Your assignment ▸ Extract the text from every item below, reproducing each line verbatim and in its original order.

#### Given data ####

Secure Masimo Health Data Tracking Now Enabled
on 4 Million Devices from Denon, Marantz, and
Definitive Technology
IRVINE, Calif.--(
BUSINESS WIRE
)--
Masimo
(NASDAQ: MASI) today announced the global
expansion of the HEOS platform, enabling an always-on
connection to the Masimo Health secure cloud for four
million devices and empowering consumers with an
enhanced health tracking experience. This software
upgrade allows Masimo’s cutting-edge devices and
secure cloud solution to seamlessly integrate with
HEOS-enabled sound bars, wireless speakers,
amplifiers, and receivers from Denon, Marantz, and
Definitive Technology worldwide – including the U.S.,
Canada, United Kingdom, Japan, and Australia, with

####

Worked solution ▸
Secure Masimo Health Data Tracking Now Enabled
on 4 Million Devices from Denon, Marantz, and
Definitive Technology
IRVINE, Calif.--(
BUSINESS WIRE
)--
Masimo
(NASDAQ: MASI) today announced the global
expansion of the HEOS platform, enabling an always-on
connection to the Masimo Health secure cloud for four
million devices and empowering consumers with an
enhanced health tracking experience. This software
upgrade allows Masimo’s cutting-edge devices and
secure cloud solution to seamlessly integrate with
HEOS-enabled sound bars, wireless speakers,
amplifiers, and receivers from Denon, Marantz, and
Definitive Technology worldwide – including the U.S.,
Canada, United Kingdom, Japan, and Australia, with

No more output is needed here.